- [What is required] Print the records below from the first line through the line containing "lymphoma stained for", both included, word for word.

Start of Given entries

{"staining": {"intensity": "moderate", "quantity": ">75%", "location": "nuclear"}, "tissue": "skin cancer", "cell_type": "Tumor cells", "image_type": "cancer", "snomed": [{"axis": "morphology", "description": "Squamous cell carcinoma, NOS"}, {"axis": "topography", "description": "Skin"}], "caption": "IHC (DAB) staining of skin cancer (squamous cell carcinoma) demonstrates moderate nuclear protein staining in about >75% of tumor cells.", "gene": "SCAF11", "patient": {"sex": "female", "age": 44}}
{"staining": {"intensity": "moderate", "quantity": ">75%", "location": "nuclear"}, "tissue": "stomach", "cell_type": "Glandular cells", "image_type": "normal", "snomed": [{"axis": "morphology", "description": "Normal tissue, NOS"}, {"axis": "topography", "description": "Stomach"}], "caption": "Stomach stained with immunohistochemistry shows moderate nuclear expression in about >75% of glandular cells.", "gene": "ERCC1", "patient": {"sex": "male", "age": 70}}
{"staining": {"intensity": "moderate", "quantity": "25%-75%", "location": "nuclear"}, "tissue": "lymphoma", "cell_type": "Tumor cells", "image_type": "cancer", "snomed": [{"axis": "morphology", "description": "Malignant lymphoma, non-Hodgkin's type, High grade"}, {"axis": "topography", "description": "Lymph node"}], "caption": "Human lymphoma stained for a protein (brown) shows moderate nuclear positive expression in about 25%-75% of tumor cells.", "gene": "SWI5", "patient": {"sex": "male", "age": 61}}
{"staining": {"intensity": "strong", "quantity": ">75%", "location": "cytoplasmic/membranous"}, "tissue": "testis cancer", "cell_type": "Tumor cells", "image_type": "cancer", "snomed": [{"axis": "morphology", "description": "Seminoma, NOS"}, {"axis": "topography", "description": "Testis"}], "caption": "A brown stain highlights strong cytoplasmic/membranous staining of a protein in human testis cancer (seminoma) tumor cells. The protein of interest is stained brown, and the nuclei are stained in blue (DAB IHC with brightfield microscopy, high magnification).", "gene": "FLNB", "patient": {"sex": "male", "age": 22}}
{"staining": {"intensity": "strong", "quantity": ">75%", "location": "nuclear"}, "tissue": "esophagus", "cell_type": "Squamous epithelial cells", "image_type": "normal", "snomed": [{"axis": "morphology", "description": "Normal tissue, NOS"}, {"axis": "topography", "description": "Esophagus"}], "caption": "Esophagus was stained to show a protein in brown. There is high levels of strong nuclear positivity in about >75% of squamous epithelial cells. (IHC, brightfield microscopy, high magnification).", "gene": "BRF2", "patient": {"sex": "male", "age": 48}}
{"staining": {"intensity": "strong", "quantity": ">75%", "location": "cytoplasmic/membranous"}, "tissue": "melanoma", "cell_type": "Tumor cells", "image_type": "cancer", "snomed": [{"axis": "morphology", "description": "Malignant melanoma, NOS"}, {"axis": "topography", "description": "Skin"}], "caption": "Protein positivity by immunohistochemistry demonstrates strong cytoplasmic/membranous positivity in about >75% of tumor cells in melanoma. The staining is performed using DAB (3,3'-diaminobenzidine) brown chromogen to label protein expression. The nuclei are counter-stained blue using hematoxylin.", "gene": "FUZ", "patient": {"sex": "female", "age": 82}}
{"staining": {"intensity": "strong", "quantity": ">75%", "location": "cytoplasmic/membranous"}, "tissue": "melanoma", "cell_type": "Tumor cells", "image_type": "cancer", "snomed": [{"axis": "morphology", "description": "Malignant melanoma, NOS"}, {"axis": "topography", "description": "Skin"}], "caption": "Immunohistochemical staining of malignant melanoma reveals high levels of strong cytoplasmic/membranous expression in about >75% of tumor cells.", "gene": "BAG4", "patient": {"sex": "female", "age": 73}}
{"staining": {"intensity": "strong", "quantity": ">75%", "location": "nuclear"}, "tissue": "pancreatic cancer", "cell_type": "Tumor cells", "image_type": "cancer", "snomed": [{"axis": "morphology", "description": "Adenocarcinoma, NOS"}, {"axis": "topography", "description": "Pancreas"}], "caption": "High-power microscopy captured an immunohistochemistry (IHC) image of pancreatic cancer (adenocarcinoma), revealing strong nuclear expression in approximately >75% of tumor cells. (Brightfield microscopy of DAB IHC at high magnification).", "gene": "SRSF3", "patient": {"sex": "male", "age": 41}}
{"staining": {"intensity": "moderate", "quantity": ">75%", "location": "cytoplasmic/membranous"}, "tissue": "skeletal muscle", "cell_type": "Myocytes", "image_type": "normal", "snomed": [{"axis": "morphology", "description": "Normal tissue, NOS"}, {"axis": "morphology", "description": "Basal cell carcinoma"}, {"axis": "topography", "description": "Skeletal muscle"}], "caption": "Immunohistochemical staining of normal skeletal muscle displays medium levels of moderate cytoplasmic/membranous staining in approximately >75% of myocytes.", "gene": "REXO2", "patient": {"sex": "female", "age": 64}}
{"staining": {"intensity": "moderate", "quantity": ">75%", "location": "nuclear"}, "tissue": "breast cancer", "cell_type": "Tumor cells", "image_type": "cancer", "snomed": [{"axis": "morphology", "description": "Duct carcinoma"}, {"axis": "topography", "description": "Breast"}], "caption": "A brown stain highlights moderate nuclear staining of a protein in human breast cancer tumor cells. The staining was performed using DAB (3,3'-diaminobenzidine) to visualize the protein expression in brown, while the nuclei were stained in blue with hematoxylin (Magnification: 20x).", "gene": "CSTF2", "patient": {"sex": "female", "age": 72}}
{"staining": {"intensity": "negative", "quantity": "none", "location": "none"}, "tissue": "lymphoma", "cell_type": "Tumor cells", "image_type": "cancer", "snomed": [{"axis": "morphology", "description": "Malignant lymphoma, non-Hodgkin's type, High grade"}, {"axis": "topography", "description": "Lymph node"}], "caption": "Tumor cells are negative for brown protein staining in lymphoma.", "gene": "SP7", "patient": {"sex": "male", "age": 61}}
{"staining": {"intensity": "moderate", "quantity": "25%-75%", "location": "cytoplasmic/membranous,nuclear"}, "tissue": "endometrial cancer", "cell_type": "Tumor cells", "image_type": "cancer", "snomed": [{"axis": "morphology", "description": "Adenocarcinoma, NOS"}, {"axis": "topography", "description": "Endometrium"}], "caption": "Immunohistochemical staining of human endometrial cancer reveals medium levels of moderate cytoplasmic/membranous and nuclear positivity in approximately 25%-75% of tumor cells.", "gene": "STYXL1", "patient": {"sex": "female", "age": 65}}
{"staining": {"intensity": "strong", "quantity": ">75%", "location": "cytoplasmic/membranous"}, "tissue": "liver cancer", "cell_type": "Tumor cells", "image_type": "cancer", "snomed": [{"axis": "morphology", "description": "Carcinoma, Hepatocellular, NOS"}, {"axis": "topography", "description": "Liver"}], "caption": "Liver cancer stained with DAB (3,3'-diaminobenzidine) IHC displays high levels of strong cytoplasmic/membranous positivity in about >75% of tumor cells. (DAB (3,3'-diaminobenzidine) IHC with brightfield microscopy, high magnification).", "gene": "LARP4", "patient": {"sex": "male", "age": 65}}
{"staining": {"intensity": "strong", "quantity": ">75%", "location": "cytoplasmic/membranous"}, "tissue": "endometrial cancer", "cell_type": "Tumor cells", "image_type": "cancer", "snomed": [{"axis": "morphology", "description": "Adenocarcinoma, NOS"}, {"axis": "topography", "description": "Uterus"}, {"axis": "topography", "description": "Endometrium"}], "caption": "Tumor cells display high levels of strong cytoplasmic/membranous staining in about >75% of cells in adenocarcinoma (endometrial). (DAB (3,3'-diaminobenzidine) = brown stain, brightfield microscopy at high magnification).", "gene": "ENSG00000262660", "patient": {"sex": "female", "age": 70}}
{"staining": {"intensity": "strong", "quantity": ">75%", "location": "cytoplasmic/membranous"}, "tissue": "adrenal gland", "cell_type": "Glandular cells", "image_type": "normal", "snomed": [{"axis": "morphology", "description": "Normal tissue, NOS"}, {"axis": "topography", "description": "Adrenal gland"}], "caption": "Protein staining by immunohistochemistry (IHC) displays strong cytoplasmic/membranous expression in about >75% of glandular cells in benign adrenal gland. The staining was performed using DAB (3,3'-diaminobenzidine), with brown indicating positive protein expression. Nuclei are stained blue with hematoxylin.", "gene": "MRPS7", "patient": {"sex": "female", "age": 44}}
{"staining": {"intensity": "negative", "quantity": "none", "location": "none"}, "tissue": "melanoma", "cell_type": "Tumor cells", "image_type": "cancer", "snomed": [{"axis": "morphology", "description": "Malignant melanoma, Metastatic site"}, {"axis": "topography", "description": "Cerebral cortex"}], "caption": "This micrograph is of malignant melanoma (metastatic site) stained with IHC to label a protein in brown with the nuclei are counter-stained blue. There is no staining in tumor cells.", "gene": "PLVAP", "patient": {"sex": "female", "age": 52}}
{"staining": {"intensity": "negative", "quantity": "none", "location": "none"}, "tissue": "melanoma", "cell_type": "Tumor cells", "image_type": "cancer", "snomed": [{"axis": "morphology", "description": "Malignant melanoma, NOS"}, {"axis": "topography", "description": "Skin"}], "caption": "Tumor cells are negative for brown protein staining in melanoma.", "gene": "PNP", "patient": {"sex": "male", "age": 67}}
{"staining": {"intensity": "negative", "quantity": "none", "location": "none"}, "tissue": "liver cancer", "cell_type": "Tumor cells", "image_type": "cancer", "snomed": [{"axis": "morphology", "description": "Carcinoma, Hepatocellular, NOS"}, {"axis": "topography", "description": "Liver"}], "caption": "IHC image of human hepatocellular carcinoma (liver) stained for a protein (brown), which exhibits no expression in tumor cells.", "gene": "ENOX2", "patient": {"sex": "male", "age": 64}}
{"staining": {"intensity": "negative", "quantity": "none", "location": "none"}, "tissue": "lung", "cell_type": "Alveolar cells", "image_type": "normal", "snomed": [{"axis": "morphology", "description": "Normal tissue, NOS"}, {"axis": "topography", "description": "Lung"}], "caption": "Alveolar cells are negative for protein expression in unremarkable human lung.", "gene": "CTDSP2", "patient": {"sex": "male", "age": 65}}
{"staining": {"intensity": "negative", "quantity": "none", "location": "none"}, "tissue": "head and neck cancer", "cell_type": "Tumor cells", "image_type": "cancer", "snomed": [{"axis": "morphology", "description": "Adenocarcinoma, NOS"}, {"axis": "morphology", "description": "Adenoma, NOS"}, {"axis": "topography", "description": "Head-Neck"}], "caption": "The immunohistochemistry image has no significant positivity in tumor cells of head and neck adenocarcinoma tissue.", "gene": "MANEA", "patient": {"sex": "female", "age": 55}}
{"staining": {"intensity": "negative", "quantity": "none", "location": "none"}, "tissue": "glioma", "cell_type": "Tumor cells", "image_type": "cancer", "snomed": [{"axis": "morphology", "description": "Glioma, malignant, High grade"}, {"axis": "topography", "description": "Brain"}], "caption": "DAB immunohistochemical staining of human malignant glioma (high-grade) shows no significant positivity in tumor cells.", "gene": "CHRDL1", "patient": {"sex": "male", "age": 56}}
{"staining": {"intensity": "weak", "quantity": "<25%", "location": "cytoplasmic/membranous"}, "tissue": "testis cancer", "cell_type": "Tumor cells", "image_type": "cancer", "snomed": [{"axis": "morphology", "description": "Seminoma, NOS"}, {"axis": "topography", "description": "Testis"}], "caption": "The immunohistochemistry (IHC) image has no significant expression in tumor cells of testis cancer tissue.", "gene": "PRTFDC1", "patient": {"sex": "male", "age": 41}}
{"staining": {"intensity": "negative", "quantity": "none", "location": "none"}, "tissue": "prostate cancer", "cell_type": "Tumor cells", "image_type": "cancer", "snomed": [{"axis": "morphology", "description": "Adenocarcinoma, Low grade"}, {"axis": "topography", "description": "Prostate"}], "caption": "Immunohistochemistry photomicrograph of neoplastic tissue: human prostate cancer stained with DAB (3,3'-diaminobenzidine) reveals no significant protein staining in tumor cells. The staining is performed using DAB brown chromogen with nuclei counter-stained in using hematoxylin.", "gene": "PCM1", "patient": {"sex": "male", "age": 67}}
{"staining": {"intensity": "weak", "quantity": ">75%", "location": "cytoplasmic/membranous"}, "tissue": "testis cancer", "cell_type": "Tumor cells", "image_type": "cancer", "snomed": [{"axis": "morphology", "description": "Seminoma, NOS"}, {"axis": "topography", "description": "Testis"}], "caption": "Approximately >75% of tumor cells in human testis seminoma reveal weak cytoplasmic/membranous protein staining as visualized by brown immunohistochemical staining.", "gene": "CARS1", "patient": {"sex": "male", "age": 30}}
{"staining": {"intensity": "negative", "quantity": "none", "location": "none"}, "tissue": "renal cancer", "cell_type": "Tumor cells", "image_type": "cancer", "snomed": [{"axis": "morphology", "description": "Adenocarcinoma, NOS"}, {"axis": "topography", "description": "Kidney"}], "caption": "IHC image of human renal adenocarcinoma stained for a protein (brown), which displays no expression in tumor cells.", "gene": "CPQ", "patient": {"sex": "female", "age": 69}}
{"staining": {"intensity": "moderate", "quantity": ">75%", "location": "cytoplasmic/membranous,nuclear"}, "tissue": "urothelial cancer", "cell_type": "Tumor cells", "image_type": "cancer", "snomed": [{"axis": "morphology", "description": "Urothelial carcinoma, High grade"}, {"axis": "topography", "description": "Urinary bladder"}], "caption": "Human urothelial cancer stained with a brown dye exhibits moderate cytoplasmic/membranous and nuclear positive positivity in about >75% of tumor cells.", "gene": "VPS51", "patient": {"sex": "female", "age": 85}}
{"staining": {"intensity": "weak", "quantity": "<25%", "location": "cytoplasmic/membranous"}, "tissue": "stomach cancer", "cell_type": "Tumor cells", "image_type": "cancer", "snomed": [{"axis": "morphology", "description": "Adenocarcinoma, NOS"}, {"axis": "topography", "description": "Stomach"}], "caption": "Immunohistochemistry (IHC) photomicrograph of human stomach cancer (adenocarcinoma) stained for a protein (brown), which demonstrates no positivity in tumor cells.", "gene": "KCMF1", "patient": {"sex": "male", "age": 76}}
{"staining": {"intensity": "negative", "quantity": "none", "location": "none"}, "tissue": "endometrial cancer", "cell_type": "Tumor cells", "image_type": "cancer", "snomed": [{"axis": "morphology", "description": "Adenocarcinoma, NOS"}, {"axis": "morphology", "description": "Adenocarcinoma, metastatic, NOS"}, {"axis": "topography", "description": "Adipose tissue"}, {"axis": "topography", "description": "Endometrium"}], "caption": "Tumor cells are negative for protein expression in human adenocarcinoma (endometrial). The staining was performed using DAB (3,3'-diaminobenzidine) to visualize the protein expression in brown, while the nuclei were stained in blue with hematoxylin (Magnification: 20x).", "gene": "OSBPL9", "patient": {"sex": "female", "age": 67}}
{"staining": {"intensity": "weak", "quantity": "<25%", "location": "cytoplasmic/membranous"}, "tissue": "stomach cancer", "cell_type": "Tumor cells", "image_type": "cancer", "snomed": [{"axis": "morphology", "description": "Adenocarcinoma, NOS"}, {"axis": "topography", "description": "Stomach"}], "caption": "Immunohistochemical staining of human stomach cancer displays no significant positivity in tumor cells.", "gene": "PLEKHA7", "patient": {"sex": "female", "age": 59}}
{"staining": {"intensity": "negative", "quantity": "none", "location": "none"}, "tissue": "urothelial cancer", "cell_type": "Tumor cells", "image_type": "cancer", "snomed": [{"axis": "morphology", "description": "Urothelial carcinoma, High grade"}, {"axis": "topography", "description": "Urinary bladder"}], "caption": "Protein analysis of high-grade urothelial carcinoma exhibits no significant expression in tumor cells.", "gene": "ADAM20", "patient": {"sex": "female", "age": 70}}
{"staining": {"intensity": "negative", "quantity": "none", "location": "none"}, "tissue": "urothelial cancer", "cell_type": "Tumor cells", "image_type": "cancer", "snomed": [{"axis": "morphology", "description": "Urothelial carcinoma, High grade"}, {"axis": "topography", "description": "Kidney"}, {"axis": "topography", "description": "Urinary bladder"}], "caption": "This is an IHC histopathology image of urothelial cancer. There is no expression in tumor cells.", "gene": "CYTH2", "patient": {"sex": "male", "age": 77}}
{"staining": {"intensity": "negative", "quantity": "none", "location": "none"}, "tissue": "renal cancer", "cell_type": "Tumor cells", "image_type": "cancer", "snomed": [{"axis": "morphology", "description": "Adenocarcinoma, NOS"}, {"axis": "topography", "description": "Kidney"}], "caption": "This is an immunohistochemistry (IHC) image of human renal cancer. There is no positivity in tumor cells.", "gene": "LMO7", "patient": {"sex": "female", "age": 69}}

End of Given entries

- [Answer section]
{"staining": {"intensity": "moderate", "quantity": ">75%", "location": "nuclear"}, "tissue": "skin cancer", "cell_type": "Tumor cells", "image_type": "cancer", "snomed": [{"axis": "morphology", "description": "Squamous cell carcinoma, NOS"}, {"axis": "topography", "description": "Skin"}], "caption": "IHC (DAB) staining of skin cancer (squamous cell carcinoma) demonstrates moderate nuclear protein staining in about >75% of tumor cells.", "gene": "SCAF11", "patient": {"sex": "female", "age": 44}}
{"staining": {"intensity": "moderate", "quantity": ">75%", "location": "nuclear"}, "tissue": "stomach", "cell_type": "Glandular cells", "image_type": "normal", "snomed": [{"axis": "morphology", "description": "Normal tissue, NOS"}, {"axis": "topography", "description": "Stomach"}], "caption": "Stomach stained with immunohistochemistry shows moderate nuclear expression in about >75% of glandular cells.", "gene": "ERCC1", "patient": {"sex": "male", "age": 70}}
{"staining": {"intensity": "moderate", "quantity": "25%-75%", "location": "nuclear"}, "tissue": "lymphoma", "cell_type": "Tumor cells", "image_type": "cancer", "snomed": [{"axis": "morphology", "description": "Malignant lymphoma, non-Hodgkin's type, High grade"}, {"axis": "topography", "description": "Lymph node"}], "caption": "Human lymphoma stained for a protein (brown) shows moderate nuclear positive expression in about 25%-75% of tumor cells.", "gene": "SWI5", "patient": {"sex": "male", "age": 61}}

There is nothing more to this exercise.